Abstract

The behavior of molecules at the electrochemical interface was probed using infrared visible sum frequency generation spectroscopy (SFG).

Potential dependant SFG spectra of the aqueous/alkanethiol interface in the OH stretching region are presented. Spectra have been mathematically fit to extract information used to elucidate the structure and conformation of H₂O at these electrochemical interfaces and the existence of a 'flip-flop' model for water in these environments is investigated. Comparison to recent work on Ag(111)/aqueous interface and other works on hydrophobic/aqueous interfaces corroborates assignments of OH bands in the 3800-2800 cm ^-1 region.

SFG is used to probe the orientation of three pH accessible ionic states of p-amino benzoic acid (PABA) on an Ag(111) electrode surface as a function of electrochemical potential. Experimentally measured phase differences between resonant and non resonant SFG signals confirm features in electrochemical capacitance and cyclic voltammograms correspond to ordering and reorientation of the PABA molecule on the electrode surface as the surface potential is varied. The surface potential at which PABA reorients is quite different from the potential of zero charge (PZC) determined in neat electrolyte solutions. The measured reorientation potentials for zwitterionic PABA (ca. ^- 300 mV) and anionic PABA (^-800 mV) reflect a substantial shift of the PZC of the electrode with the adsorbed dipolar organic species.

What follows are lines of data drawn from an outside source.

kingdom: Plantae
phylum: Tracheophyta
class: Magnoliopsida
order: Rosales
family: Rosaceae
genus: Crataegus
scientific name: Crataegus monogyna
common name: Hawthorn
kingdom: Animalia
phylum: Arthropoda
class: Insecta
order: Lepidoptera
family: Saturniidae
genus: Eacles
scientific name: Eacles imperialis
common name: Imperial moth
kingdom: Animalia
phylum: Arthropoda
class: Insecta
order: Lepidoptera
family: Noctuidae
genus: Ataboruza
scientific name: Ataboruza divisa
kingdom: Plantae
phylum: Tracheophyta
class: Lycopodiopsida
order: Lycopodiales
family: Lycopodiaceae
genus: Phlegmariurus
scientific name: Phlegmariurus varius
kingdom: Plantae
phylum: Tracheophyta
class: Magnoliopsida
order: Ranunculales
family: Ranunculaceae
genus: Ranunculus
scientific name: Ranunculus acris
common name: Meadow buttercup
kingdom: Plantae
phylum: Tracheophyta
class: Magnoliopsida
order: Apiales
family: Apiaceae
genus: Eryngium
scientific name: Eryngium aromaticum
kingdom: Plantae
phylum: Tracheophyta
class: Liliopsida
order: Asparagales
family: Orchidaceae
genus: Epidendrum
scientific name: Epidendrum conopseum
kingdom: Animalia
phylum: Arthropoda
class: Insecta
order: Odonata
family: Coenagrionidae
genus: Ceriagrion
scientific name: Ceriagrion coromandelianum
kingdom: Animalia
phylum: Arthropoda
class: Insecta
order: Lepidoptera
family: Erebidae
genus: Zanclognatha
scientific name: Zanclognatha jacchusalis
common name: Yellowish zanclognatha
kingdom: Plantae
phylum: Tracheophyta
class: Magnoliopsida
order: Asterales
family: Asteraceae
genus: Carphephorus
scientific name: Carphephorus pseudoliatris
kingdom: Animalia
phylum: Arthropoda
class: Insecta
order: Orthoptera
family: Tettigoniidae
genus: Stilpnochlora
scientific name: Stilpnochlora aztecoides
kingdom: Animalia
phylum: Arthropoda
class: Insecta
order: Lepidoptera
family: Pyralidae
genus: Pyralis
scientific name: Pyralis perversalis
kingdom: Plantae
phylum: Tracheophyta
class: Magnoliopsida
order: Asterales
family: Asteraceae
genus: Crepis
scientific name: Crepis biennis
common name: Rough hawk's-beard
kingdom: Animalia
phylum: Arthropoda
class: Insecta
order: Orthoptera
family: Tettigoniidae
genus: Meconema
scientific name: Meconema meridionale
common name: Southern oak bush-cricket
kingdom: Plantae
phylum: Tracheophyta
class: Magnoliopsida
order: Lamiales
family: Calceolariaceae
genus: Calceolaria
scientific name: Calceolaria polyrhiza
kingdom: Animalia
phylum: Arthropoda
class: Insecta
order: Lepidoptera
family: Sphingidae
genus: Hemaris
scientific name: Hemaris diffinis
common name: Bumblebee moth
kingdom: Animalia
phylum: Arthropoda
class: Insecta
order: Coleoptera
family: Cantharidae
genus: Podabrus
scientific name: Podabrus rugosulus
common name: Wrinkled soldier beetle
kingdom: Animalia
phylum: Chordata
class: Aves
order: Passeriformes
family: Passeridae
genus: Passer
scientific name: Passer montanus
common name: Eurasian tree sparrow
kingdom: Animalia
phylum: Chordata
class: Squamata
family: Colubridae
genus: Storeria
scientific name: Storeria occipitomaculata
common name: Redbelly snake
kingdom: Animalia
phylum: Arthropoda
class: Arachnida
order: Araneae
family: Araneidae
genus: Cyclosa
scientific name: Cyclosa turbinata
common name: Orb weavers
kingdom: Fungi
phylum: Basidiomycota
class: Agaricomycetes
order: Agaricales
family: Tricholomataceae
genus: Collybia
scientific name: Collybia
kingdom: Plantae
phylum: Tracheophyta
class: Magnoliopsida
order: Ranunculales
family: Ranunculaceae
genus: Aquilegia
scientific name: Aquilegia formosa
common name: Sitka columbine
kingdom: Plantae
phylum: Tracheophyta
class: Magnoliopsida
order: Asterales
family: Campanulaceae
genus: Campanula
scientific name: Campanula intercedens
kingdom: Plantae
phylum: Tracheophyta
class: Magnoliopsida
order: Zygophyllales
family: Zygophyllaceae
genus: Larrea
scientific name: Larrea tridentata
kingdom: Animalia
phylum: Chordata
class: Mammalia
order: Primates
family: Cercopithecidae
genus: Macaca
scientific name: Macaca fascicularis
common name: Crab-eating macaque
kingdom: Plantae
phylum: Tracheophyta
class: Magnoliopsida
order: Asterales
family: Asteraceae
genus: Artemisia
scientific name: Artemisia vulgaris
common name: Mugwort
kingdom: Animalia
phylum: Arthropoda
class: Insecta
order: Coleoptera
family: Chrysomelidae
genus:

The dependence of single crystal Ag azimuthal rotation on resonant SFG signal line shapes is examined using broad band multiplex SFG. Detailed fitting analysis of acquired spectra is used to extract data as a function of azimuthal rotation angle. Magnitude of non-resonant background, relative phase of vibrational modes, and other parameters are reported for varying levels of background suppression achieved by adjusting temporal overlap of incident laser pulses. The extracted fitting parameters show varying degrees of symmetry depending on the selected crystal face, and transformation of resonant signal line shapes from peak, dip, to derivative-shaped features is shown to be associated with changing intensity of non-resonant background signal.